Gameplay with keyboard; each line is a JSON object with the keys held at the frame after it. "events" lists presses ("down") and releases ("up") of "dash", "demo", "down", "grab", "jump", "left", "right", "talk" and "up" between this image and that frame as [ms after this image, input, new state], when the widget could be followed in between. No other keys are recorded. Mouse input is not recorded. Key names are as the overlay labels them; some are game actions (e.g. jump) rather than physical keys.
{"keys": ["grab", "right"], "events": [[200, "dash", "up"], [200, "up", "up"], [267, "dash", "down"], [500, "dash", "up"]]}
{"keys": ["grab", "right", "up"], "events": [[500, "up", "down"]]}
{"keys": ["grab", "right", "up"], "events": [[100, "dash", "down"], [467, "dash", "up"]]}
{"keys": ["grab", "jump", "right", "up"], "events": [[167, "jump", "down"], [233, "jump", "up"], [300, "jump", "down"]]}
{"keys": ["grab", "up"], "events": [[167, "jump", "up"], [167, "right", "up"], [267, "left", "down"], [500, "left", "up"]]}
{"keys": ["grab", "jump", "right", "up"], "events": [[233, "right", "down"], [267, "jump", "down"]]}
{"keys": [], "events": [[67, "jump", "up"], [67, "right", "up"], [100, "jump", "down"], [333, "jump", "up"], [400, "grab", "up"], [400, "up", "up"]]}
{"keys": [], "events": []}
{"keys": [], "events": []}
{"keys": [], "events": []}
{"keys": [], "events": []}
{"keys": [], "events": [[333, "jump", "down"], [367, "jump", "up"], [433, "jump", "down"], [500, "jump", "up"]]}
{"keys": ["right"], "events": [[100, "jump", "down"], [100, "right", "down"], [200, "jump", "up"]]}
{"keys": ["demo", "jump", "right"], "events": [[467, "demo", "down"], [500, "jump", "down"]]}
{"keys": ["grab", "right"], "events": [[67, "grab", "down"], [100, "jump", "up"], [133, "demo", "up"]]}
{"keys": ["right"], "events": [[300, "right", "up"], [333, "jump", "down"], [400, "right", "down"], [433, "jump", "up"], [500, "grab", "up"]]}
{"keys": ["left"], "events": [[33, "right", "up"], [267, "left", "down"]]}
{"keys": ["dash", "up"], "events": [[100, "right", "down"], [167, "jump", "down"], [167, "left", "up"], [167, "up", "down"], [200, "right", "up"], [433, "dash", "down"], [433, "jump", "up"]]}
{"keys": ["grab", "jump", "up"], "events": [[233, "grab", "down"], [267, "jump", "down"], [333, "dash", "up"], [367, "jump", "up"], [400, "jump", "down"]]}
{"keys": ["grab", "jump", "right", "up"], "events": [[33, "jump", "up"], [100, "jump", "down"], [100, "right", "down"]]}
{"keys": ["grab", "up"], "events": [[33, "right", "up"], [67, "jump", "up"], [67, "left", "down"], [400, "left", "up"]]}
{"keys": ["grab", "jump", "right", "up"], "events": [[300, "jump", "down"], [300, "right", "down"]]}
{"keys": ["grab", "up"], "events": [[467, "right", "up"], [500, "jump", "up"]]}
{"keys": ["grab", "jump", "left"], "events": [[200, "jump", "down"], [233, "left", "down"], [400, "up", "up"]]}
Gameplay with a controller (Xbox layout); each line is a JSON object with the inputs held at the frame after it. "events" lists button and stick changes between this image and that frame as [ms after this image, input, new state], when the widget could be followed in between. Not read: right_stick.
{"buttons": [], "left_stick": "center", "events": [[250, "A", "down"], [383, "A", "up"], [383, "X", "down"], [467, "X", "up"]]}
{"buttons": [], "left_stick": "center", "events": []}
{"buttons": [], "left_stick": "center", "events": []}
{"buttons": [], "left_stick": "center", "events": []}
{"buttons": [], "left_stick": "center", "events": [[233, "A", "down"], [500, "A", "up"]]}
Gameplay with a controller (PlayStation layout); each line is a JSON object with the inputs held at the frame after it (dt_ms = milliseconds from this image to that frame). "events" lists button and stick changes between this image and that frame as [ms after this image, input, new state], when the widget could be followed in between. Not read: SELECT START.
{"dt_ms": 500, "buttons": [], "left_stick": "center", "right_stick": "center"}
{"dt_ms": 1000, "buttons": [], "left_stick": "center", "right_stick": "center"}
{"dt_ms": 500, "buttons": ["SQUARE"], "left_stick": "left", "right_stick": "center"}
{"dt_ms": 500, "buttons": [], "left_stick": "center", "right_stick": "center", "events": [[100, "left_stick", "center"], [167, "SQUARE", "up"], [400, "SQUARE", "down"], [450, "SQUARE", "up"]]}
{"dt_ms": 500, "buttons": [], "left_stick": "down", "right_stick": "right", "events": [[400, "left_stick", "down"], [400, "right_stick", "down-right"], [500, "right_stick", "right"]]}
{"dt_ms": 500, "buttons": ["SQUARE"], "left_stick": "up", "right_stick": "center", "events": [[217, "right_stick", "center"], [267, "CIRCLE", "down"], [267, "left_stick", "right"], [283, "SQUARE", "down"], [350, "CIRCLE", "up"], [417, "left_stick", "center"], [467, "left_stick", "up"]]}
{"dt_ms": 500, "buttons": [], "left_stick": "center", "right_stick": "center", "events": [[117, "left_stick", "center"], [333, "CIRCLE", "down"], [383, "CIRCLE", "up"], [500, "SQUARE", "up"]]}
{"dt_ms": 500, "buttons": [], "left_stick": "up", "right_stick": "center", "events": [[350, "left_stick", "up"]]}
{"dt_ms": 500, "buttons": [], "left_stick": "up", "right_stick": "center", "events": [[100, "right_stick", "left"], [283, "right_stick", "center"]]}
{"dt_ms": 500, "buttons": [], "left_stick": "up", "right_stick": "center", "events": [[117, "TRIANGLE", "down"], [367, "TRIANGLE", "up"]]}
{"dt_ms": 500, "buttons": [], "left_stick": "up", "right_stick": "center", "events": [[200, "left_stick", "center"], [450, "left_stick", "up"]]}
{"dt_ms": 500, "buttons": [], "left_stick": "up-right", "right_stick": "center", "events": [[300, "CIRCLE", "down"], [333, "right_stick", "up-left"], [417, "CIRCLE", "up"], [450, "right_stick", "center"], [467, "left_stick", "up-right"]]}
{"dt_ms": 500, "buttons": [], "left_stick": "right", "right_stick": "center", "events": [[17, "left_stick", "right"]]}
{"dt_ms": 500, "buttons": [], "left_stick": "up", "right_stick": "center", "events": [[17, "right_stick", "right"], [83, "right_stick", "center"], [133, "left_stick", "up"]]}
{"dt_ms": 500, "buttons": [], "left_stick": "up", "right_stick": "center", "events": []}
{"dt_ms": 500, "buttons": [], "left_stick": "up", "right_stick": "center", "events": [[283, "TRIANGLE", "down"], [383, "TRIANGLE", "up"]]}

→ Exercise: Letter for letter, copy all of the entries above.

→ Answer space:
Gameplay with keyboard; each line is a JSON object with the keys held at the frame after it. "events" lists presses ("down") and releases ("up") of "dash", "demo", "down", "grab", "jump", "left", "right", "talk" and "up" between this image and that frame as [ms after this image, input, new state], when the widget could be followed in between. No other keys are recorded. Mouse input is not recorded. Key names are as the overlay labels them; some are game actions (e.g. jump) rather than physical keys.
{"keys": ["grab", "right"], "events": [[200, "dash", "up"], [200, "up", "up"], [267, "dash", "down"], [500, "dash", "up"]]}
{"keys": ["grab", "right", "up"], "events": [[500, "up", "down"]]}
{"keys": ["grab", "right", "up"], "events": [[100, "dash", "down"], [467, "dash", "up"]]}
{"keys": ["grab", "jump", "right", "up"], "events": [[167, "jump", "down"], [233, "jump", "up"], [300, "jump", "down"]]}
{"keys": ["grab", "up"], "events": [[167, "jump", "up"], [167, "right", "up"], [267, "left", "down"], [500, "left", "up"]]}
{"keys": ["grab", "jump", "right", "up"], "events": [[233, "right", "down"], [267, "jump", "down"]]}
{"keys": [], "events": [[67, "jump", "up"], [67, "right", "up"], [100, "jump", "down"], [333, "jump", "up"], [400, "grab", "up"], [400, "up", "up"]]}
{"keys": [], "events": []}
{"keys": [], "events": []}
{"keys": [], "events": []}
{"keys": [], "events": []}
{"keys": [], "events": [[333, "jump", "down"], [367, "jump", "up"], [433, "jump", "down"], [500, "jump", "up"]]}
{"keys": ["right"], "events": [[100, "jump", "down"], [100, "right", "down"], [200, "jump", "up"]]}
{"keys": ["demo", "jump", "right"], "events": [[467, "demo", "down"], [500, "jump", "down"]]}
{"keys": ["grab", "right"], "events": [[67, "grab", "down"], [100, "jump", "up"], [133, "demo", "up"]]}
{"keys": ["right"], "events": [[300, "right", "up"], [333, "jump", "down"], [400, "right", "down"], [433, "jump", "up"], [500, "grab", "up"]]}
{"keys": ["left"], "events": [[33, "right", "up"], [267, "left", "down"]]}
{"keys": ["dash", "up"], "events": [[100, "right", "down"], [167, "jump", "down"], [167, "left", "up"], [167, "up", "down"], [200, "right", "up"], [433, "dash", "down"], [433, "jump", "up"]]}
{"keys": ["grab", "jump", "up"], "events": [[233, "grab", "down"], [267, "jump", "down"], [333, "dash", "up"], [367, "jump", "up"], [400, "jump", "down"]]}
{"keys": ["grab", "jump", "right", "up"], "events": [[33, "jump", "up"], [100, "jump", "down"], [100, "right", "down"]]}
{"keys": ["grab", "up"], "events": [[33, "right", "up"], [67, "jump", "up"], [67, "left", "down"], [400, "left", "up"]]}
{"keys": ["grab", "jump", "right", "up"], "events": [[300, "jump", "down"], [300, "right", "down"]]}
{"keys": ["grab", "up"], "events": [[467, "right", "up"], [500, "jump", "up"]]}
{"keys": ["grab", "jump", "left"], "events": [[200, "jump", "down"], [233, "left", "down"], [400, "up", "up"]]}
Gameplay with a controller (Xbox layout); each line is a JSON object with the inputs held at the frame after it. "events" lists button and stick changes between this image and that frame as [ms after this image, input, new state], when the widget could be followed in between. Not read: right_stick.
{"buttons": [], "left_stick": "center", "events": [[250, "A", "down"], [383, "A", "up"], [383, "X", "down"], [467, "X", "up"]]}
{"buttons": [], "left_stick": "center", "events": []}
{"buttons": [], "left_stick": "center", "events": []}
{"buttons": [], "left_stick": "center", "events": []}
{"buttons": [], "left_stick": "center", "events": [[233, "A", "down"], [500, "A", "up"]]}
Gameplay with a controller (PlayStation layout); each line is a JSON object with the inputs held at the frame after it (dt_ms = milliseconds from this image to that frame). "events" lists button and stick changes between this image and that frame as [ms after this image, input, new state], when the widget could be followed in between. Not read: SELECT START.
{"dt_ms": 500, "buttons": [], "left_stick": "center", "right_stick": "center"}
{"dt_ms": 1000, "buttons": [], "left_stick": "center", "right_stick": "center"}
{"dt_ms": 500, "buttons": ["SQUARE"], "left_stick": "left", "right_stick": "center"}
{"dt_ms": 500, "buttons": [], "left_stick": "center", "right_stick": "center", "events": [[100, "left_stick", "center"], [167, "SQUARE", "up"], [400, "SQUARE", "down"], [450, "SQUARE", "up"]]}
{"dt_ms": 500, "buttons": [], "left_stick": "down", "right_stick": "right", "events": [[400, "left_stick", "down"], [400, "right_stick", "down-right"], [500, "right_stick", "right"]]}
{"dt_ms": 500, "buttons": ["SQUARE"], "left_stick": "up", "right_stick": "center", "events": [[217, "right_stick", "center"], [267, "CIRCLE", "down"], [267, "left_stick", "right"], [283, "SQUARE", "down"], [350, "CIRCLE", "up"], [417, "left_stick", "center"], [467, "left_stick", "up"]]}
{"dt_ms": 500, "buttons": [], "left_stick": "center", "right_stick": "center", "events": [[117, "left_stick", "center"], [333, "CIRCLE", "down"], [383, "CIRCLE", "up"], [500, "SQUARE", "up"]]}
{"dt_ms": 500, "buttons": [], "left_stick": "up", "right_stick": "center", "events": [[350, "left_stick", "up"]]}
{"dt_ms": 500, "buttons": [], "left_stick": "up", "right_stick": "center", "events": [[100, "right_stick", "left"], [283, "right_stick", "center"]]}
{"dt_ms": 500, "buttons": [], "left_stick": "up", "right_stick": "center", "events": [[117, "TRIANGLE", "down"], [367, "TRIANGLE", "up"]]}
{"dt_ms": 500, "buttons": [], "left_stick": "up", "right_stick": "center", "events": [[200, "left_stick", "center"], [450, "left_stick", "up"]]}
{"dt_ms": 500, "buttons": [], "left_stick": "up-right", "right_stick": "center", "events": [[300, "CIRCLE", "down"], [333, "right_stick", "up-left"], [417, "CIRCLE", "up"], [450, "right_stick", "center"], [467, "left_stick", "up-right"]]}
{"dt_ms": 500, "buttons": [], "left_stick": "right", "right_stick": "center", "events": [[17, "left_stick", "right"]]}
{"dt_ms": 500, "buttons": [], "left_stick": "up", "right_stick": "center", "events": [[17, "right_stick", "right"], [83, "right_stick", "center"], [133, "left_stick", "up"]]}
{"dt_ms": 500, "buttons": [], "left_stick": "up", "right_stick": "center", "events": []}
{"dt_ms": 500, "buttons": [], "left_stick": "up", "right_stick": "center", "events": [[283, "TRIANGLE", "down"], [383, "TRIANGLE", "up"]]}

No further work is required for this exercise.